The original question of this thread was posted by a meat eater, not a vegetarian trying to make people feel guilty. It was a set-up to get people like me to try to show our methods of "conversion." However, over the many years I was a vegetarian, I met not a single one who was trying to convert anyone else to vegetarianism. Each of the one's I met had come to their own conclusions on their own.
Morality is voluntary. Coersion is antithetical to that. Conversion is close to coersion. Enforcing morality with laws is just a way to create standards of behavior we all can agree to live by so that we can be in a community together. You can't punish a person into being moral. Nor does guilt work that way.
Guilt.
Guilt doesn't convert people. It doesn't change people. Guilt happens when you break your own version of morality that you have previously decided upon.
Jeffery Dahlmer was from my hometown. He kept people's heads in his refrigerator. He treated people and animals the same way. He had no empathy for people's suffering, and also had no empathy for animal's suffering. A lot of crime profilers say that the way a person or a group treats animals is a sign of how they will or could treat humans. Its not a "slippery slope." It is an indication of the ability to have empathy for another sentient being.
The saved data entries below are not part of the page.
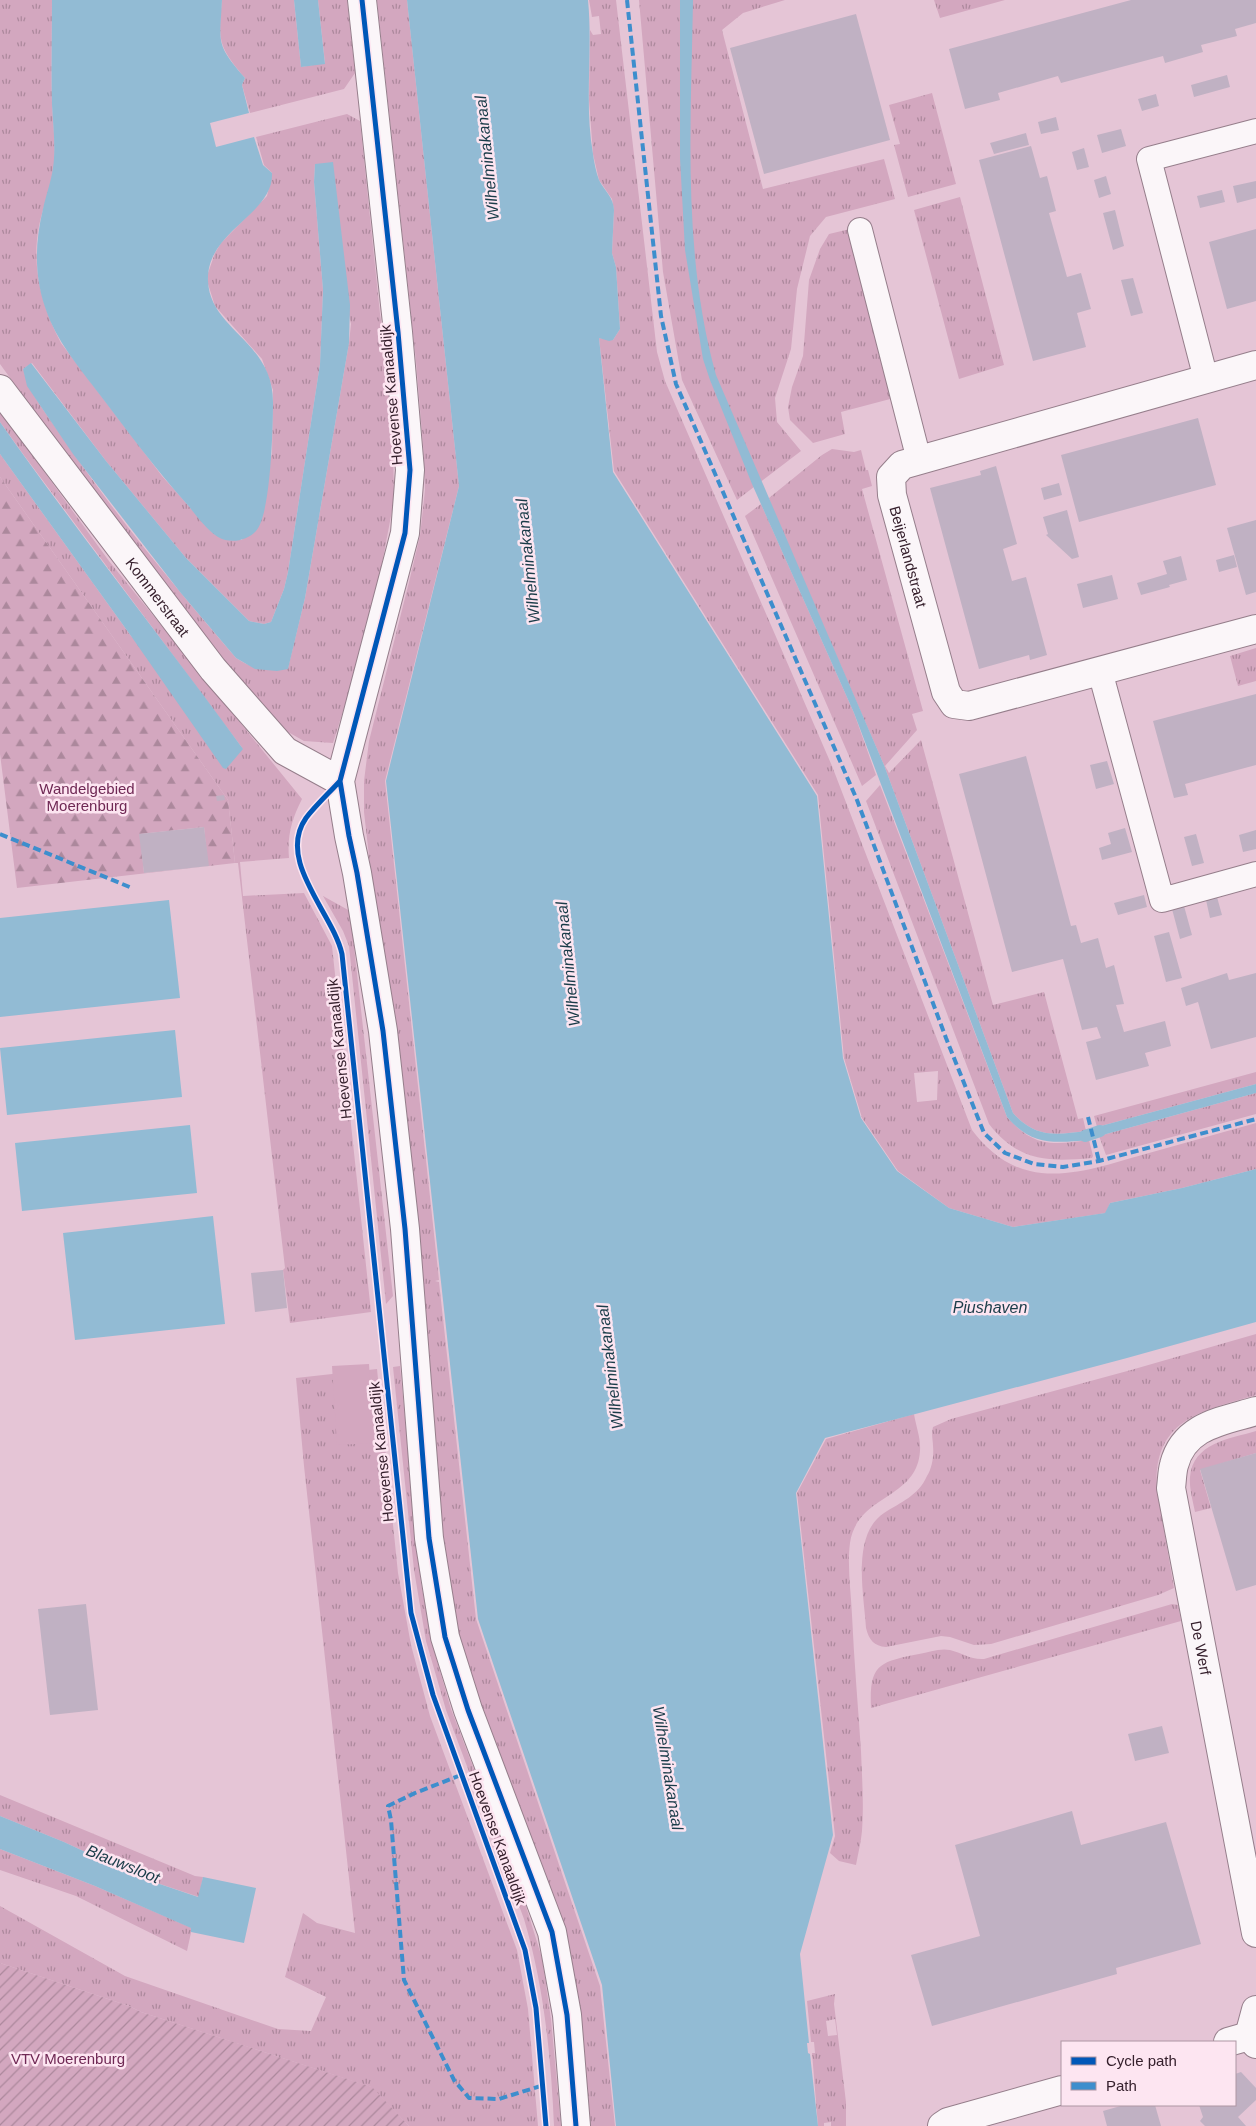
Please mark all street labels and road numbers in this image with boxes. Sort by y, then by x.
street label: Hoevense Kanaaldijk [376,324,406,466]
street label: Beijerlandstraat [887,504,931,610]
street label: Kommerstraat [123,554,194,640]
street label: Hoevense Kanaaldijk [323,978,355,1120]
street label: Hoevense Kanaaldijk [365,1381,397,1523]
street label: De Werf [1188,1619,1215,1677]
street label: Hoevense Kanaaldijk [466,1769,530,1908]

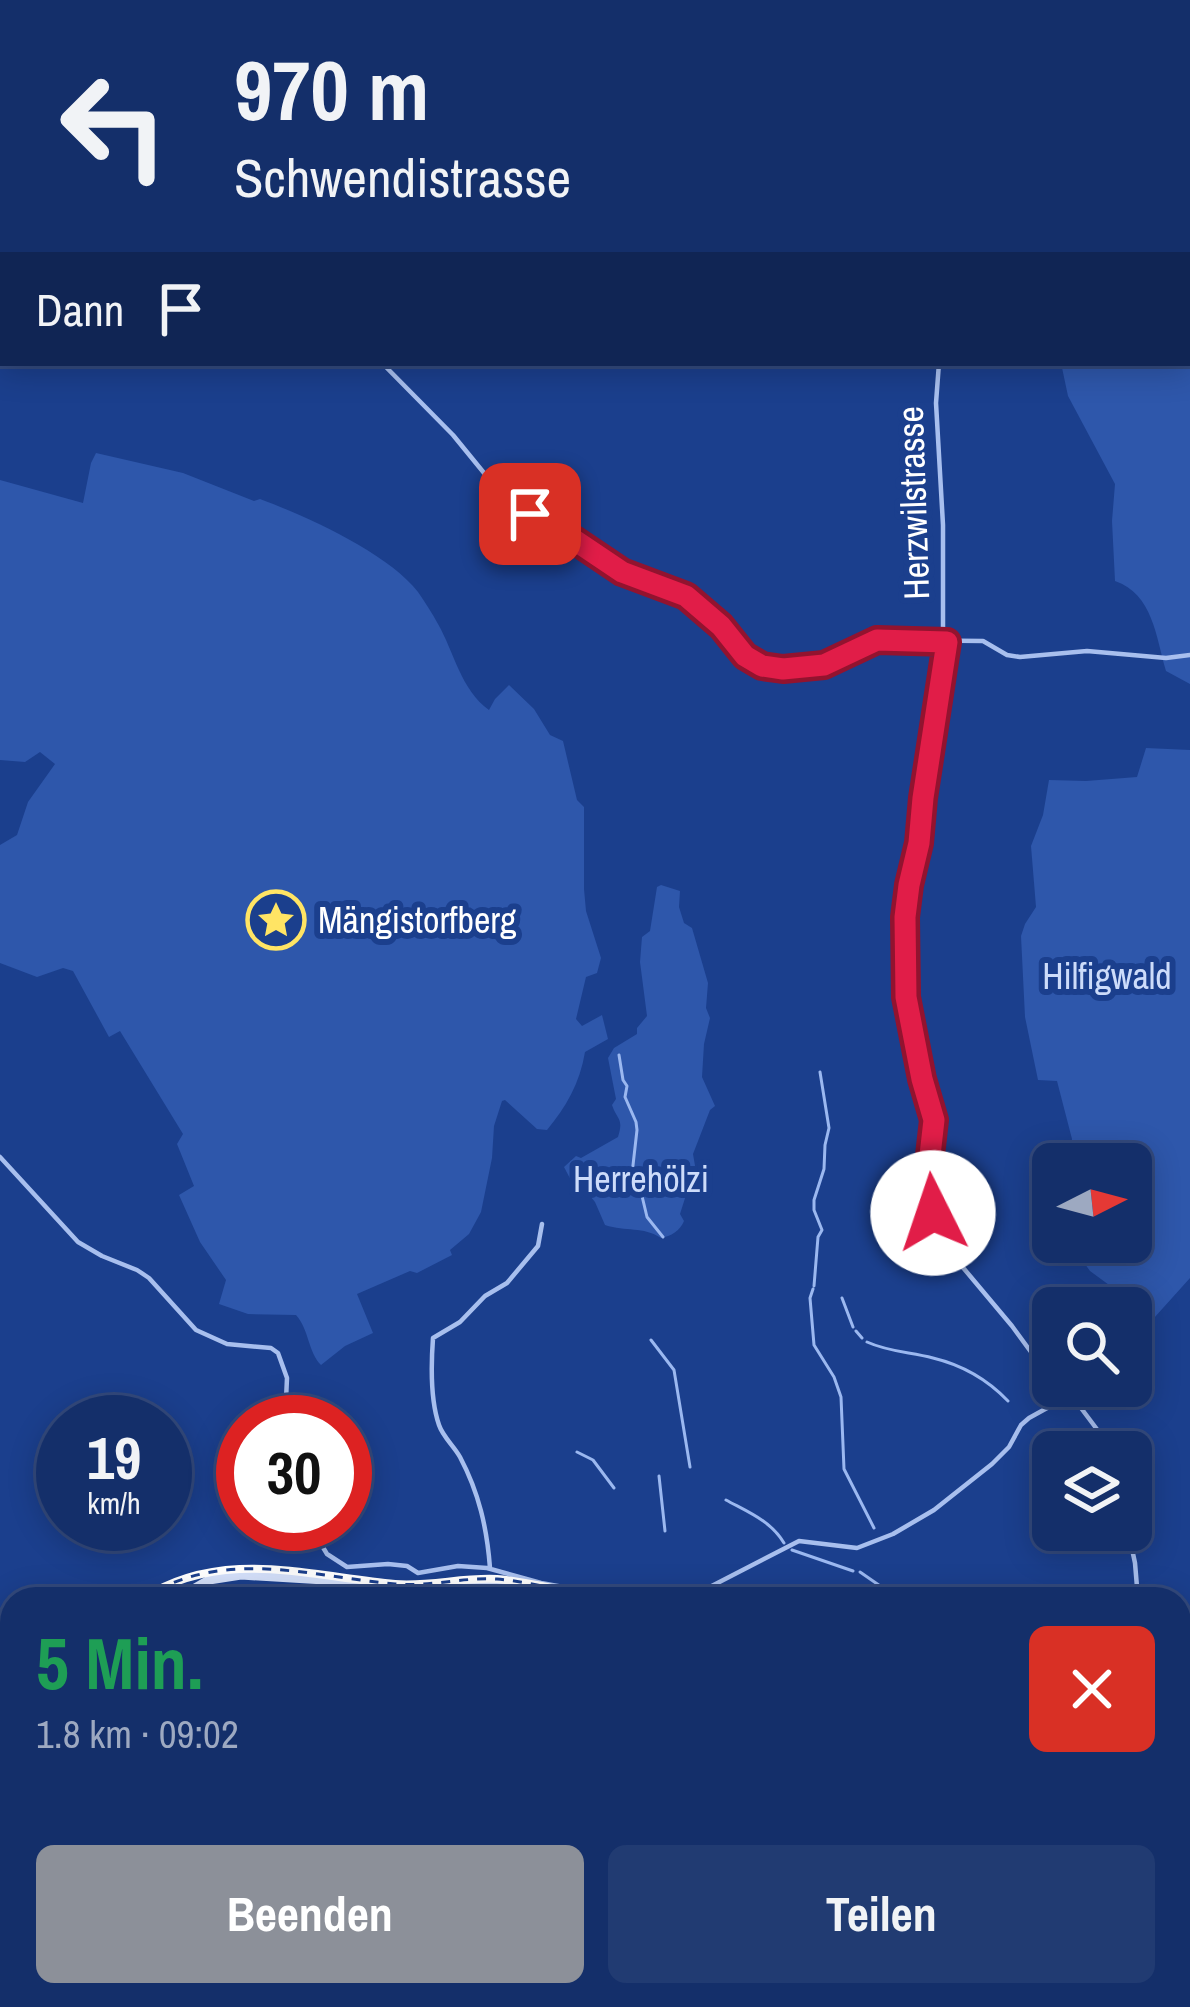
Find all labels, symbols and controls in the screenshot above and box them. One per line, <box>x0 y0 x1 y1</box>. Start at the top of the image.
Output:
text: 970 m <box>234 33 429 146</box>
icon: left <box>36 48 192 204</box>
text: Schwendistrasse <box>234 141 571 214</box>
icon: arrive <box>148 276 214 342</box>
text: Dann <box>36 279 124 340</box>
street label: Herzwilstrasse <box>886 405 940 601</box>
pin <box>479 463 581 565</box>
icon: arrive <box>497 481 563 547</box>
place icon: Mängistorfberg <box>245 889 307 951</box>
place label: Mängistorfberg <box>318 896 517 944</box>
park label: Hilfigwald <box>1042 952 1172 1000</box>
north arrow <box>1032 1143 1152 1263</box>
map controls <box>1032 1143 1152 1551</box>
position arrow <box>870 1150 996 1276</box>
park label: Herrehölzi <box>573 1155 709 1203</box>
button: search <box>1032 1287 1152 1407</box>
speed limit sign: 30 <box>216 1395 372 1551</box>
text: 19 <box>87 1417 141 1498</box>
button: layers <box>1032 1431 1152 1551</box>
text: km/h <box>87 1483 141 1523</box>
text: 5 Min. <box>36 1614 203 1711</box>
button: close <box>1029 1626 1155 1752</box>
text: 1.8 km · 09:02 <box>36 1708 239 1760</box>
button: Beenden <box>36 1845 584 1983</box>
button: Teilen <box>608 1845 1155 1983</box>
I believe that most people come to vegetarianism by personal choice, not because of being made to feel "guilty" or because they were coerced or converted. Meat eaters who observe vegetarians or talk with them about this, put the guilt on themselves.
As for rights. A dog who bites a human is held responsible by generally being "put down." This consequence is part of responsibility, in that even a dog should know not to break "the rules" of his enslavement or the rules of living with humans.
Animals that cannot cohabitate with humans peacefully are not allowed to. Is that the responsibility of the animal or of the humans who have decided what peaceful cohabitation means to them?
Many, many disabled and mentally ill persons populate our overcrowded prisons. Is this just because we can't "put them down?" Do they retain the right to be alive because they can feel suffering, or because they have "rights?"